Затем поднялся ветер, и если простят мне это выражение, сломался о тот корабль, на котором я плыл.

Мы были биты ветром и драны бурей, как говорят или говорили поэты. При первом же шквале мои внутренности начало потрошить. Нас кидало из стороны в сторону, как игральные кости в горсти великана. На нас накинулись сразу и воды моря, и воды небес. Небо почернело, снег с дождем смешался в стеклянном колоколе раскачивающегося безумного грома. Все кричали, я уверен. Я знаю, кричал и я. Я протолкался по изворачивающейся палубе к брошенному рулевому колесу. Я привязал себя и взялся за штурвал. Эрик разбушевался там, в Янтаре, черт его побери.

Раз, два, три, четыре, и не было тому конца. Пять часов. Сколько человек мы потеряли? Не знаю.

Потом я ощутил и услышал дрожь и звяканье и увидел Блейса, как бы сквозь серый длинный туннель.

— В чем дело? — спросил он. — Я пытаюсь связаться с тобой.

— Жизнь полна превратностей, — ответил я. — Сейчас мы плывем по одной из них.

— Шторм? — сказал он.

— Держу пари на твоего любимого осла. Это патриарх всех штормов. Кажется, слева по борту я вижу монстра. Если у него есть хоть капля мозгов, он примерится ко дну корабля… Ага, примерился.

— У нас только что был свой.

— Зверь или ураган?

— Ураган, — сказал он. — Двести человек умерли.

— Верь, — сказал я, — крепись и поговори со мной позже. Ага?

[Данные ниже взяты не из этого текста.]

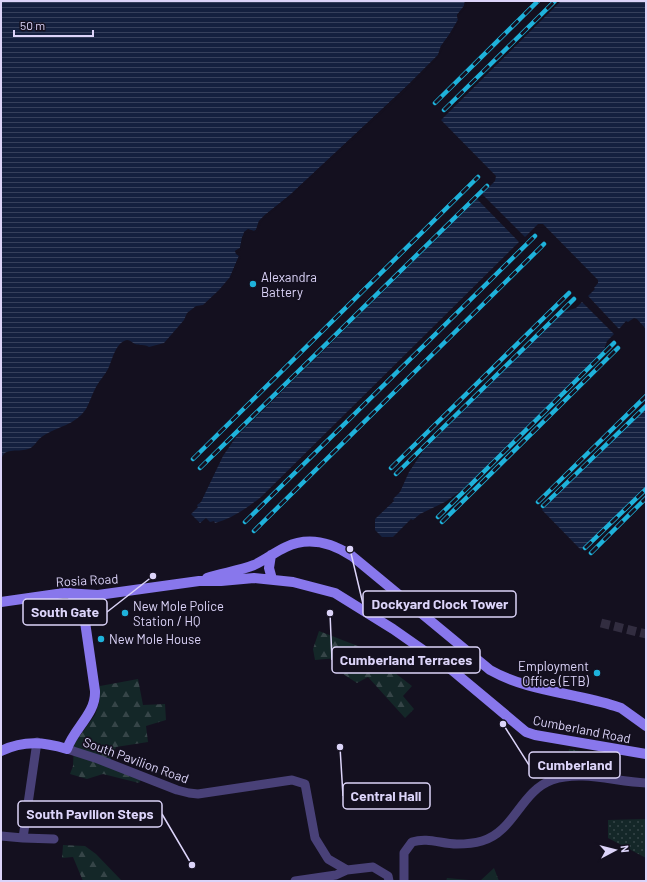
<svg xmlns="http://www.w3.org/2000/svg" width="647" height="882" font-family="Barlow,sans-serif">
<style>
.forest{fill:url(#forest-firs)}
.park{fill:url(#park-dots)}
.water{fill:url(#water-rules)}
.pier{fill:#14101f}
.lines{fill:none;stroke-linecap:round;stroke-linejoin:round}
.street-tunnel{stroke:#322d40;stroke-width:9;stroke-dasharray:9 4.5;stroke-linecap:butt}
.street{stroke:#494178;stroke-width:9}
.secondary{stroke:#8877ec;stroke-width:10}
.rail-casing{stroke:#1eb2db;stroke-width:4.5}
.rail{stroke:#14101f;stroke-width:3;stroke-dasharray:9;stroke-linecap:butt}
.poi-dot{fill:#1eb2db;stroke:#14101f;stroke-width:1.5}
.labels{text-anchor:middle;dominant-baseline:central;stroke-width:3.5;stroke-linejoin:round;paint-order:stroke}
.poi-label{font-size:13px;fill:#dcd4f9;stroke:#14101f;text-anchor:start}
.street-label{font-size:13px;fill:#dcd4f9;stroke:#14101f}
.leader{fill:none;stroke:#dcd4f9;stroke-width:1.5}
.callout-dot{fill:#dcd4f9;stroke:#14101f;stroke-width:1.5}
.callout{fill:#14101f;stroke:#dcd4f9;stroke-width:1.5}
.callout-label{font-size:14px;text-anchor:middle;font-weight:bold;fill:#dcd4f9}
</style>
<defs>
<pattern id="forest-firs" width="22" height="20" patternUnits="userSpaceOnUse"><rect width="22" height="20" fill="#142728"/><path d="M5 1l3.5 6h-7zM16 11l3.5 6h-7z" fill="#364548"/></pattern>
<pattern id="park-dots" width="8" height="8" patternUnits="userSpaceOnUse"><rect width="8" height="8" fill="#142728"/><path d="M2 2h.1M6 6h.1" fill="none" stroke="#364548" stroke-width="1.8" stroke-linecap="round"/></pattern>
<pattern id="water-rules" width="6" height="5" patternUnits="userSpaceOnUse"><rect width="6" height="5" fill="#14203f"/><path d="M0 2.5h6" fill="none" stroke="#36405c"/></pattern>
</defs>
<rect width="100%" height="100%" fill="#14101f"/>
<path class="forest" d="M319,631L363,648L381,659L382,663L412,686L403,696L414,709L405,718L368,677L357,683L340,672L337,658L315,660L313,649Z
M138,679L143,705L165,704L166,720L146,726L148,742L116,747L108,766L141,779L139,783L103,774L87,779L70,774L73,766L74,744L95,715L99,703L100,686Z
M63,845L85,846L96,854L122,881H83L73,857L62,858Z
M494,868L499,881H446L447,878L480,881Z"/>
<path class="park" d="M569,749L610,756L608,767L567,760Z
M646,819V858L608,838V820Z"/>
<path class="water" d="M1,1H465L464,6L457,15L458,20L449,35L441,46L438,55L408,85L290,195L265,215L259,221L256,230L254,231L248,230L242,237L240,248L235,251L239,256L230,277L219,290L203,305L196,306L187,313L184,320L164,343L149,347C144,344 140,346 135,344C131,342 129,338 124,341C115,345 112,361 108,369C105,375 99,381 96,387C92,394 90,402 86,409C74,426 58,426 43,436C38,439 36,444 32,447C25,453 8,448 4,454C2,456 2,458 1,460Z
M561,1H646V329L637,319L634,318L628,322L626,321L619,329L588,296L595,289L594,288L598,283V280L543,224H538L525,237L482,194L495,181L496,176L441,120Z
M477,199L519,242L261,497C247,508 233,518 215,523L214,521L210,522L206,518L200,523L191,514L198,507L197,505L201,502L223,456L236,437Z
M582,302L614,334L607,341L603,353L462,490L445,502L420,514L413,520L411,519L393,537H382L375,530V519L394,501L393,499L400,492L409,472L423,451L563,312L576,308Z
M646,407V487L581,550L542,510Z"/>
<path class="pier" d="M465,1H467L466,7L459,15V21L451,36L443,47L439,56L428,68L410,87L291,196L267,216L261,222L258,232L254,233L249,232L246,233L242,249L237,252L241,254V256L237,268L230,280V277L239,256L236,254L235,251L240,248L244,232L248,229L254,231L256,230L259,221L265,215L290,195L408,85L438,55L441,46L449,35L458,20L457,15L464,6Z"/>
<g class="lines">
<path class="street-tunnel" d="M601,623L646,634"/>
<path class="street" d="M67,749L98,759L177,790L189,793L198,794L292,780L305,784L315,838L328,859L347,870
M1,836L23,838L37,742
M23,838L54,839
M295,881L336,875L347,870L373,867L388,876L389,881
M404,881V853L412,842C428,837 441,844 457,844C465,844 475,843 482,841C514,832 521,791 552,780C582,770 615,782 646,783"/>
<path class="secondary" d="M271,555L269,568L272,579
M207,578C222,573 239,571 254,565C265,560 275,552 286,547C309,536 332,543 352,556L490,670C527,691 575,693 615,706L621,708L646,726
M1,602L64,593L98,595L199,581H221L254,578L293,582L335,593L393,629L453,671L526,732L535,735L646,754
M1,751C24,740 44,742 67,749C74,728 96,714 95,691L83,608L70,593"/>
<g class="rail-casing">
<path id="rail" d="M435,103L538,1
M444,110L555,1
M193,459L478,177
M200,468L487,186
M391,468L569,293
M396,474L574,299
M538,502L646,396
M543,506L646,406
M438,517L614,343
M245,522L535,236
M442,522L618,348
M254,531L544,244
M585,548L646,489
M591,553L646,498"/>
</g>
<use href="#rail" class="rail"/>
</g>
<g class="poi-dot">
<circle cx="253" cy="284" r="4"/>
<circle cx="125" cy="613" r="4"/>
<circle cx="101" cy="639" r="4"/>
<circle cx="597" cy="673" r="4"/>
</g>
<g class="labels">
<g class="poi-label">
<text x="261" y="277">Alexandra<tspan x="261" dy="15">Battery</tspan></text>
<text x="133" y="606">New Mole Police<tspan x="133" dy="15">Station / HQ</tspan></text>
<text x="109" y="639">New Mole House</text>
<text x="589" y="666" text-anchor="end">Employment<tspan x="589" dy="15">Office (ETB)</tspan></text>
</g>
<g class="street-label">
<text transform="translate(87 580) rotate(-3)">Rosia Road</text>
<text transform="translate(582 729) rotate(11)">Cumberland Road</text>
<text transform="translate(136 760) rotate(20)">South Pavilion Road</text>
</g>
</g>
<path class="leader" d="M350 549L363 604M153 576L107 612M330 613L332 660M503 724L529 765M340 747L343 796M192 865L162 814"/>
<g class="callout-dot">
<circle cx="350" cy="549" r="4"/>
<circle cx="153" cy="576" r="4"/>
<circle cx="330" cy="613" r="4"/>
<circle cx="503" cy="724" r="4"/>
<circle cx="340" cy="747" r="4"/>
<circle cx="192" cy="865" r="4"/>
</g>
<g class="callout">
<rect x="363" y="591" width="153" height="26" rx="4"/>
<rect x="23" y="599" width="84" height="26" rx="4"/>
<rect x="332" y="647" width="148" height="26" rx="4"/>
<rect x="529" y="752" width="91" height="26" rx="4"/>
<rect x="343" y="783" width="87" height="26" rx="4"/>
<rect x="18" y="801" width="144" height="26" rx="4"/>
</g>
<g class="callout-label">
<text x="440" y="609">Dockyard Clock Tower</text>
<text x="65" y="617">South Gate</text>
<text x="406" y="665">Cumberland Terraces</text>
<text x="575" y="770">Cumberland</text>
<text x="386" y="801">Central Hall</text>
<text x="90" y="819">South Pavilion Steps</text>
</g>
<rect width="647" height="882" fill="none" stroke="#dcd4f9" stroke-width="4"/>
<g transform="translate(615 850) rotate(83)" stroke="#14101f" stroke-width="3" paint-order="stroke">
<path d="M0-3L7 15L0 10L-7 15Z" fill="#dcd4f9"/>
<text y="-6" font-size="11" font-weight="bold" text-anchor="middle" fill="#dcd4f9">N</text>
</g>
<path d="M14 30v6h79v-6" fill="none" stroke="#dcd4f9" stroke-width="2"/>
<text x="20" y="30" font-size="12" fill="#dcd4f9" stroke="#14101f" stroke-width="3" paint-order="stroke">50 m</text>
</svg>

Он кивнул, а за его спиной сверкали молнии.

— Эрик знает наши силы, — добавил он, прежде чем отключиться.

Я был вынужден согласиться.

Прошло еще три часа, прежде чем все кончилось, и много позже я узнал, что мы потеряли больше половины нашего флота (только на моем корабле погибло сорок человек из ста двадцати). Шел сильный дождь.

И все же по морю, через Ратн-Я, мы прошли.

Я вытащил свои карты и взял Рэндома.

Когда он понял, кто говорит, первым, что он сказал, было:

— Поворачивай обратно!

Я спросил, почему.

— Если верить Лльюилл, Эрик может сделать из вас фарш. Она советует обождать немного, пока он не расслабится, а затем ударить — может, через год.

Я покачал головой.

— Извини, — сказал я. — Не могу. Слишком много мы потеряли, чтобы пройти так много. Сейчас или никогда.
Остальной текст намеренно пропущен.